TLDR: almost 5-year-old son has friends in the classroom and my attempts to set play dates have been rejected by parents. How do I help him continue these relationships outside the classroom?
Hi, long time lurker first time posting here. My son turns 5 in a couple of weeks and is finishing up transitional kindergarten at the end of the month. He was very recently formally diagnosed with ADHD by a psychiatrist.
We are in the process of doing genetic testing and exploring stimulant v. non stimulant medication options.
Currently trying to learn how to navigate helping him make friends.
After about a year and half of preschool and TK my boy has still never been invited to a birthday party or play date outside of school. Further, my attempts to arrange play dates with students he is clearly friends with at school have gone unanswered by their parents.

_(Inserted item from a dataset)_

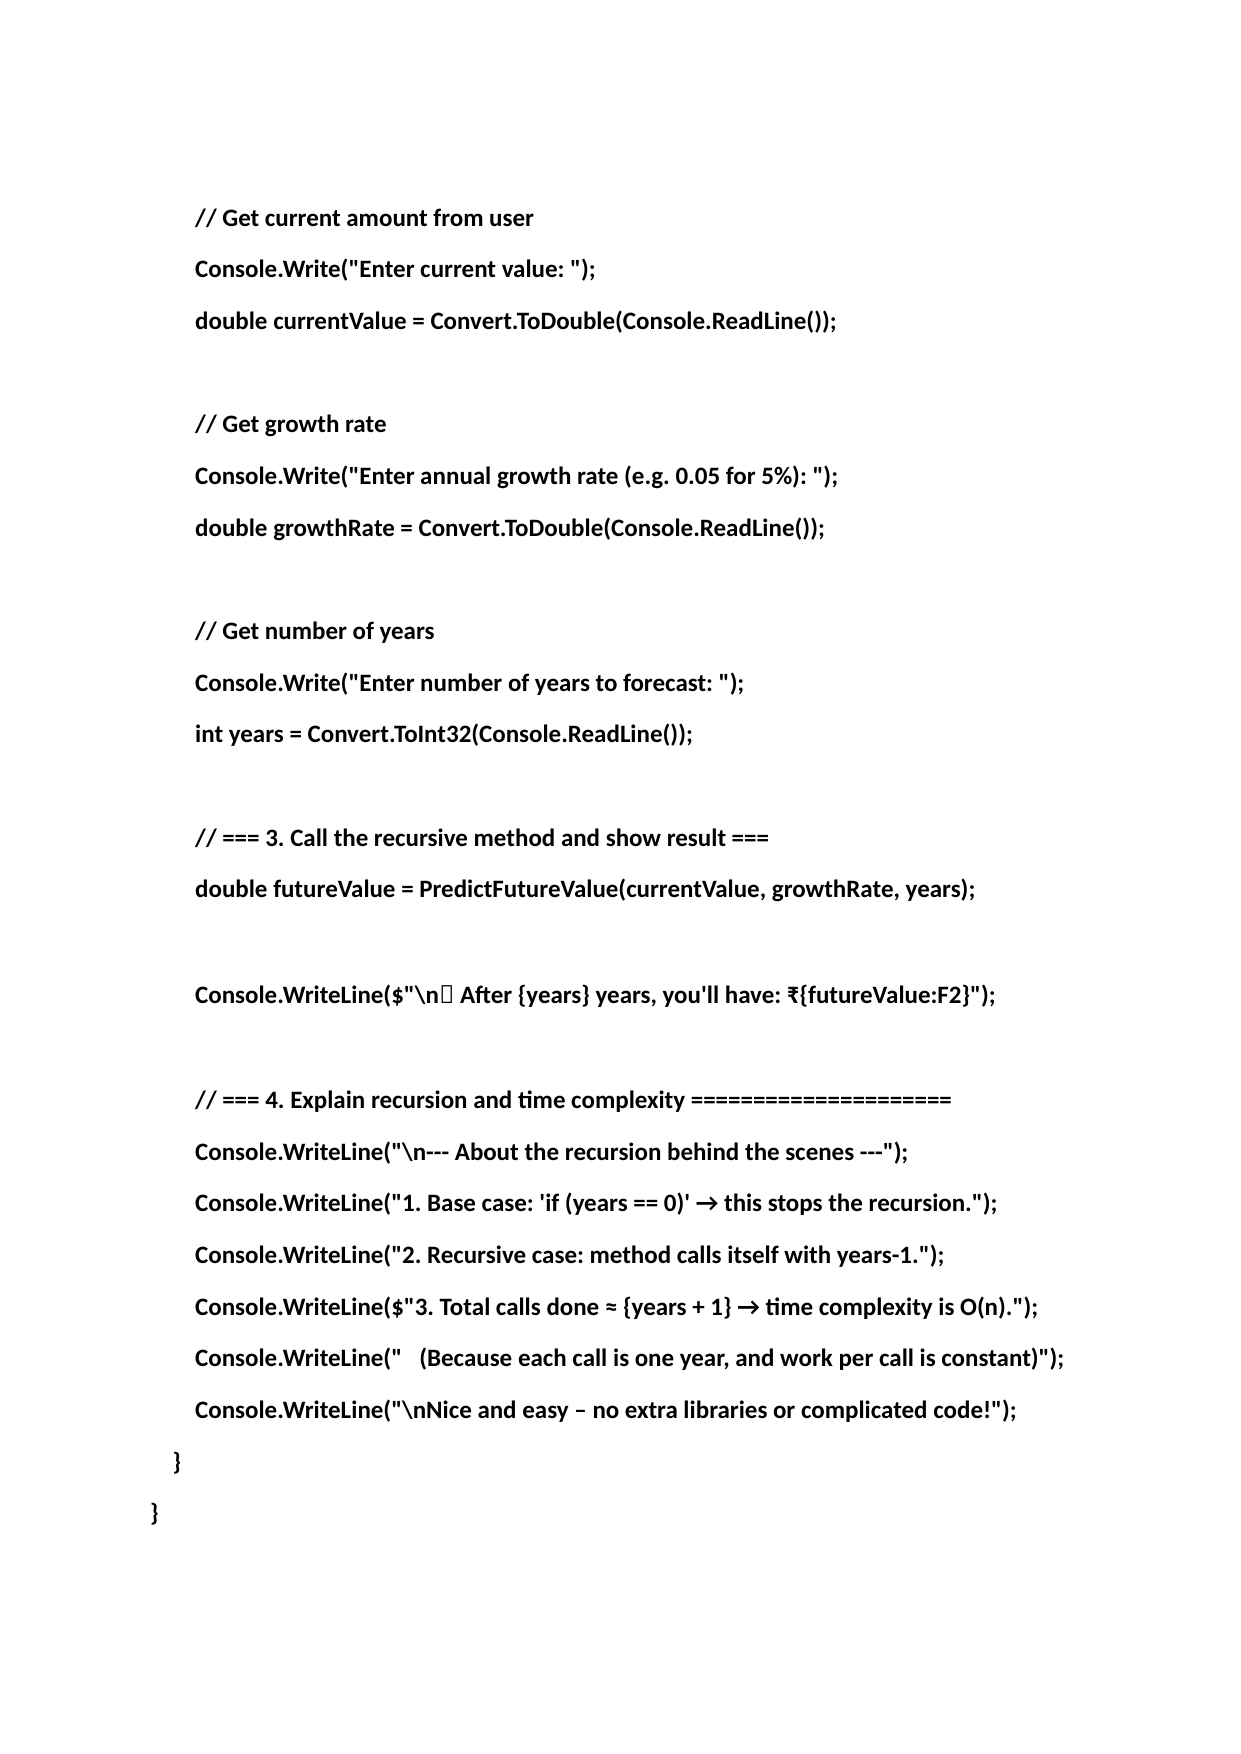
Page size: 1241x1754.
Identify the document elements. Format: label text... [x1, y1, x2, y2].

I completely understand why parents wouldn’t want their child to hang out with my son. He went through a phase where he was biting everybody in the classroom, he has daily meltdowns, he still has issues pushing and hitting when he wants a preferred toy or item, he is speech delayed, and to top it all off he’s very tall and big. We can’t go anywhere without people mentioning that he’s built for football. So with his size, stuff that is developmentally normal for a typical kid is a much bigger issue due to his size.
All that being said, he’s still very clearly liked by his classmates. He is funny, extremely social, and he’s constantly trying to include children in play who may otherwise be outcasts. He has 3 or 4 friends he talks about constantly. I’ve done classroom observations chaperoned field trips, and worked at school fundraisers and I see how social he is with kids and how’s he developed friendships.
When he was going through his biting phase, we met with his teacher and asked questions because we were concerned that he might be ostracized due to that behavior. The teacher told us that the students really love my son, and that at this age students are extremely forgiving to that kind of behavior. It does seem though that the parents are not as forgiving.
How can I help him continue these friendships outside of school? To the parents who are a little further down the road than I am what did you do to try to foster friendships for your kid?
We do throw parties and entertain often and have invited his friends and their parents, but we have never had anybody take us up on our invites. We have a pool and we have invited children and their parents over swimming, etc.
This is particularly hard for me because I really don’t reach out to new people on on my own behalf. I have the same friends I’ve had since high school and a very close knit group of friends. I had a negative experience like a decade ago of trying to make new friends in law school that resulted in some rejection and now I just fear rejection in general (think of that feeling you have where you throw a birthday party and you’re afraid nobody is going to show up.) I actually really despise having to reach out to these parents that I don’t really want to talk to in the first place, but obviously I’m doing it for my child.
Should I look for ADHD or neurodivergent play groups? Some of the friends he has made are also neurodivergent, and those parents have rejected our invitations for play dates.
Should I keep reaching out to parents about play dates or inviting them over to events at our house? Do we consider putting him in a different school once he’s medicated and hoping that a fresh start may help?
Thank you in advance for any recommendations.